Atom table limit hit if `riak admin` called regularly
Bob-The-Marauder opened this issue · 3 comments
One of our customers found an issue with KV 3.0.3 where the atom table kept becoming exhausted if riak admin
is called regularly e.g. polling riak admin status
for monitoring purposes. This was traced to a problem with relx in pre-OTP23 builds. We have filed the following PR erlware/relx#868
Here is a brief example where the atom count increases.
[root@localhost riak]# riak start
[root@localhost riak]# riak attach
Attaching to /tmp/erl_pipes/riak@127.0.0.1/erlang.pipe.1 (^D to exit)
(riak@127.0.0.1)1> erlang:system_info(atom_count).
52654
(riak@127.0.0.1)2> [Quit]
[root@localhost riak]# riak admin cluster status
---- Cluster Status ----
Ring ready: true
+--------------------+------+-------+-----+-------+
| node |status| avail |ring |pending|
+--------------------+------+-------+-----+-------+
| (C) riak@127.0.0.1 |valid | up |100.0| -- |
+--------------------+------+-------+-----+-------+
Key: (C) = Claimant; availability marked with '!' is unexpected
[root@localhost riak]# riak attach
Attaching to /tmp/erl_pipes/riak@127.0.0.1/erlang.pipe.1 (^D to exit)
(riak@127.0.0.1)2> erlang:system_info(atom_count).
52656
Although such a small increment should not really cause any issues, when riak admin status
is polled regularly 24 hours/day, it slowly adds up until you finally hit the 1 million atom mark and Riak crashes.
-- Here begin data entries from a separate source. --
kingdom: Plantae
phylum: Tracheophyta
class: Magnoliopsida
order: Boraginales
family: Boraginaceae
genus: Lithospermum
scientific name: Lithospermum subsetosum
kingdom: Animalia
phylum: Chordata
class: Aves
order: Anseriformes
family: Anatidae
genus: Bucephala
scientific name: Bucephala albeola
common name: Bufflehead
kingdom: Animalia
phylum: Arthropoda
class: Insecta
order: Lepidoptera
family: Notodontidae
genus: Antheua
Current work around is to restart Riak before the atom count gets too high.
Ahh interesting. I'm sure I've heard this same problem talked about before.
Sounds like it might be something along the lines of using list_to_atom/1 when creating a random maint shell name, which I think would occur everytime riak admin is called.
Ignore me, didn't read properly - see that it's already been dug into and the guilty code found and fixed.
We made these changes locally and, although there does seem to be some improvement, it does not fix the issue. We're currently trying to find the source of the issue.